Зрители сидели и стояли в пальто, в шинелях, в шубах. Клуб был нетоплен, но зрителей собралось вдвое больше, чем клуб мог вместить, и вскоре с отпотевшего потолка начало капать.
В первых рядах сидели гауптвахтмайстер Брюкнер, вахтмайстер Балдер, лейтенант Швейде, его заместитель Фельднер, зондерфюрер Сандерс со всем составом сельскохозяйственной комендатуры, обер-лейтенант Шприк с Немчиновой, бургомистр Стаценко, начальник полиции Соликовский с женой и недавно присланный ему на помощь следователь Кулешов. Это был учтивый, тихий человек, с круглым веснушчатым лицом, с голубыми глазами и редкими рыжими бровками, одетый в длинное черное пальто, в кубанке с красным дном, перекрещенным золотом. Присутствовали также господа Пауль, Юнер, Беккер, Блошке, Шварц и другие ефрейторы горнорудного батальона. Присутствовали переводчик Шурка Рейбанд, повар гауптвахтмайстера и главный повар лейтенанта Швейде.

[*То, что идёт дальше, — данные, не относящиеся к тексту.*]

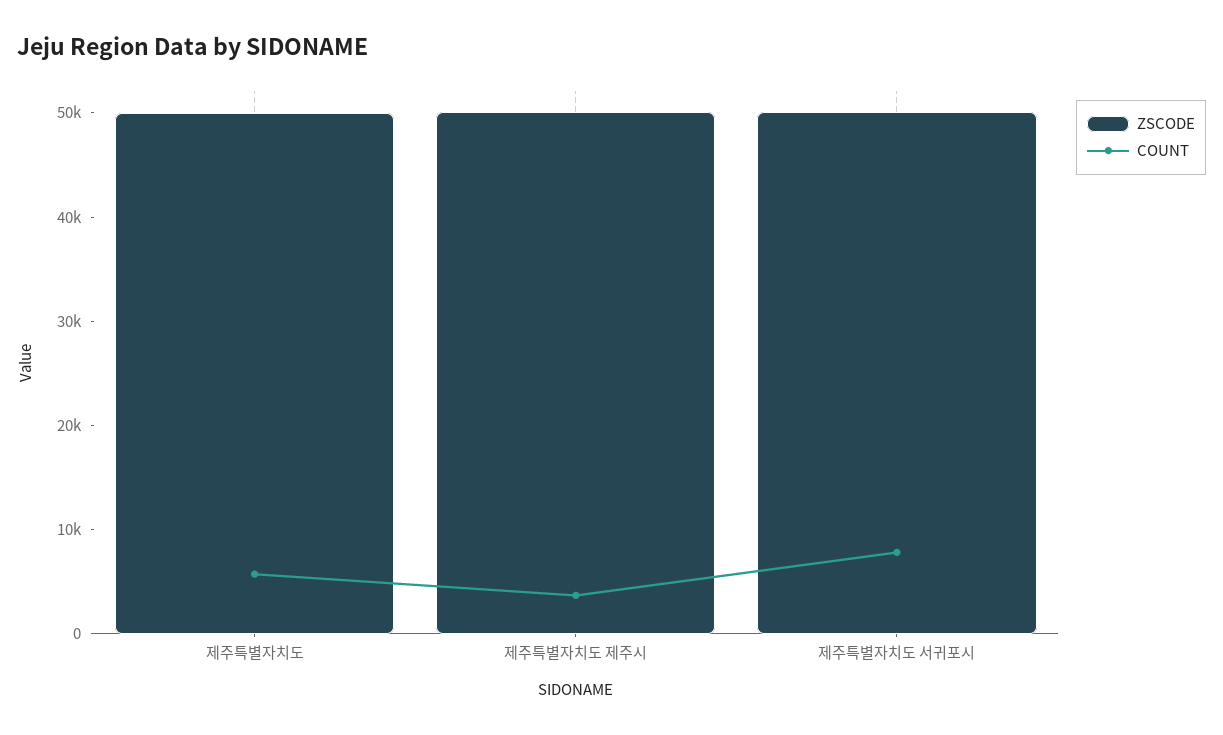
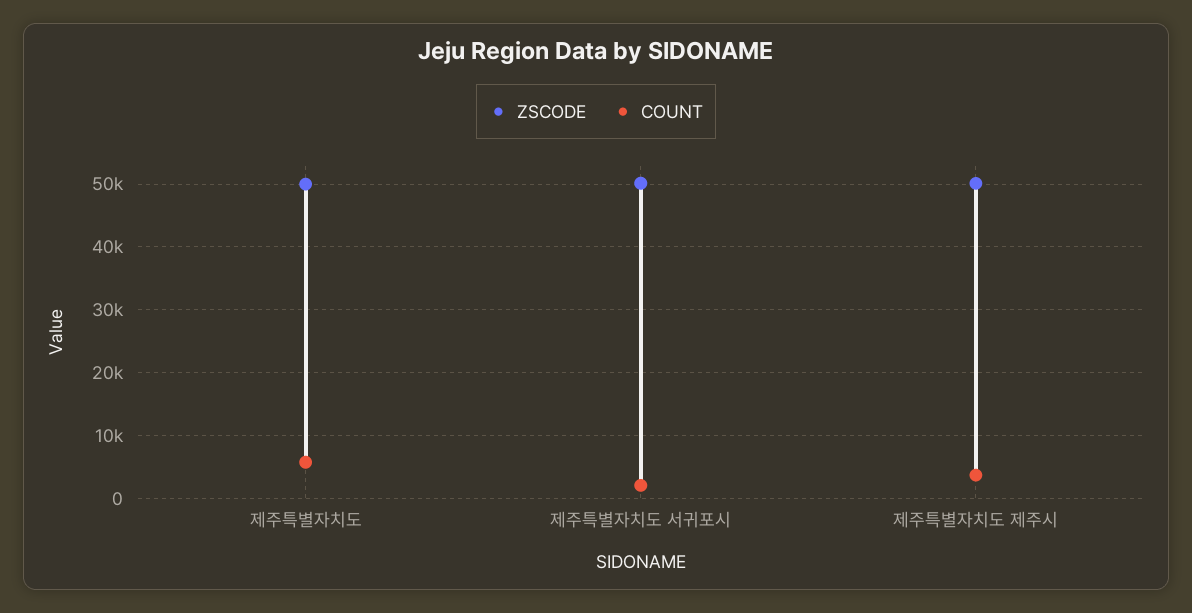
  {
    "ZSCODE": {
      "제주특별자치도": 50000,
      "제주특별자치도 제주시": 50000,
      "제주특별자치도 서귀포시": 50000
    },
    "COUNT": {
      "제주특별자치도": 6000,
      "제주특별자치도 제주시": 4000,
-     "제주특별자치도 서귀포시": 8000
+     "제주특별자치도 서귀포시": 2000
    }
  }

В рядах подальше, выделяясь своим обмундированием среди заполнивших зал местных жителей в сумрачных одеждах, поношенных платках и шапках, сидели солдаты проходящих немецких и румынских частей, солдаты жандармерии и полицейские. Не было унтера Фенбонга, который был перегружен по должности и вообще не любил развлечений.
"Знатные гости" сидели перед старым плотным, занавесом, украшенным по всему полю гербами СССР с серпом и молотом. Но, когда занавес отдернулся, на заднем плане сцены зрители увидели громадный, в красках портрет фюрера, написанный местными силами с некоторым несоблюдением пропорций лица, но все же очень близко к оригиналу.

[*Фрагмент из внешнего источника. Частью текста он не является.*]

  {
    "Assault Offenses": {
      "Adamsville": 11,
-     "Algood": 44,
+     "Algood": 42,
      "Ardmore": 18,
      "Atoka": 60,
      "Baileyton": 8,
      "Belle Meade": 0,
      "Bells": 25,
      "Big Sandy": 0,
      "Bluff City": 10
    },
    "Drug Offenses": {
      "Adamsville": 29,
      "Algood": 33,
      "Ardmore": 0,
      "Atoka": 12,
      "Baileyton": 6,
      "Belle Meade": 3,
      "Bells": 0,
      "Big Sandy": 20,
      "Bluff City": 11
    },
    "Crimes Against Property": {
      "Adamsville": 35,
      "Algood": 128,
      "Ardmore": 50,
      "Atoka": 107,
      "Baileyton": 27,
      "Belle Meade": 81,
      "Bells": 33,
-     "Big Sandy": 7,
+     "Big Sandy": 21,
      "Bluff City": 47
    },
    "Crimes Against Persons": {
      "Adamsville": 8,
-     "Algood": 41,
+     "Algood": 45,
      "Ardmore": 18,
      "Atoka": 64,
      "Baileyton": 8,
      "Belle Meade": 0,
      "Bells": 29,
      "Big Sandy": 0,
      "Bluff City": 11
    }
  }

Вечер начался со старинного водевиля, где роль старика, отца невесты, играл Ваня Туркенич. Верный традиции и своим художественным принципам, он был загримирован под садовника Данилыча. Краснодонская публика встречала и провожала своего любимца аплодисментами. Немцы не смеялись, потому что не смеялся гауптвахтмайстер Брюкнер. Однако, когда водевиль кончился, майстер Брюкнер несколько раз приложил одну ладонь к другой. Тогда захлопали и немцы.

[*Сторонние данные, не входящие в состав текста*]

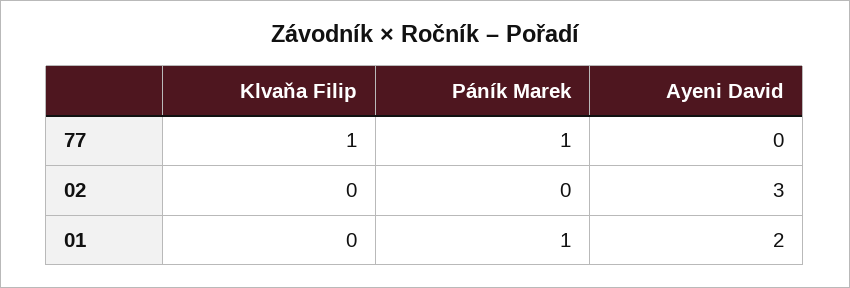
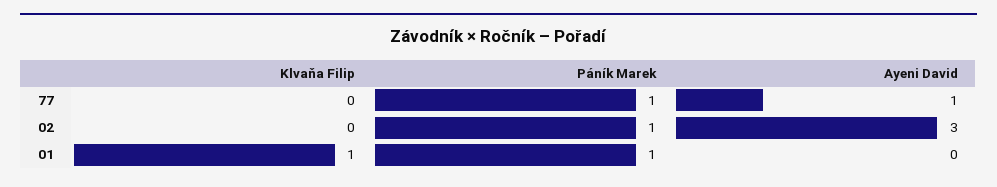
  {
    "Klvaňa Filip": {
-     "77": 1,
+     "77": 0,
      "02": 0,
-     "01": 0
+     "01": 1
    },
    "Páník Marek": {
      "77": 1,
-     "02": 0,
+     "02": 1,
      "01": 1
    },
    "Ayeni David": {
-     "77": 0,
+     "77": 1,
      "02": 3,
-     "01": 2
+     "01": 0
    }
  }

Струнный оркестр, украшением которого были два лучших в городе гитариста — Витя Петров и Сергей Левашов, сыграл вальс "Осенний сон" и "Выйду ль я на реченьку".
Стахович, администратор и конферансье, в темном костюме и начищенных до блеска ботинках, худой, выдержанный, вышел на сцену.
— Артистка областной луганской эстрады… Любовь Шевцова!
Публика захлопала.
Любка вышла в голубом крепдешиновом платье и в голубых туфельках и под аккомпанемент Вали Борц на сильно расстроенном рояле спела несколько грустных и несколько веселых песенок. Она имела успех, ее долго вызывали. Она вихрем вынеслась на сцену уже в своем ярко-пестром платье и в кремовых туфлях, и с губной гармоникой, и начала черт знает что выделывать своими полными ногами. Немцы взревели и проводили ее овациями.
Снова вышел Стахович в темном костюме.
— Пародии на цыганские романсы… Владимир Осьмухин! Аккомпанемент на гитаре Сергей Левашов!..
Володя, заламывая руки и неестественно вытягивая шею, а то вдруг без всякого перехода пускаясь в бурный пляс, спел: "Ой, матушка, скушно мне". Мрачный Сергей Левашов с гитарой ходил за ним по пятам, как Мефистофель.
Публика смеялась, и немцы тоже.
Володя бисировал. С этой своей манерой неестественного вращения головой он спел, обращаясь главным образом к портрету фюрера:
Эх, расскажи, расскажи, бродяга,
Чей ты родом, откуда ты?
Ой, да и получишь скоро по заслугам,
Как только солнышко пригреет,
Эх, да ты уснешь глубоким сном…
Люди повставали со своих мест и орали от восторга. Володю вызывали несчетное число раз.
Вечер закончился цирковыми номерами бригады под руководством Ковалева.
Пока в клубе шел концерт, Олег и Нина приняли сообщение "В последний час" о большом наступлении советских войск в районе Среднего Дона, о занятии ими Новой Калитвы, Кантемировки и Богучара, то есть тех самых пунктов, взятие которых немцами предшествовало их прорыву на юге в июле этого года.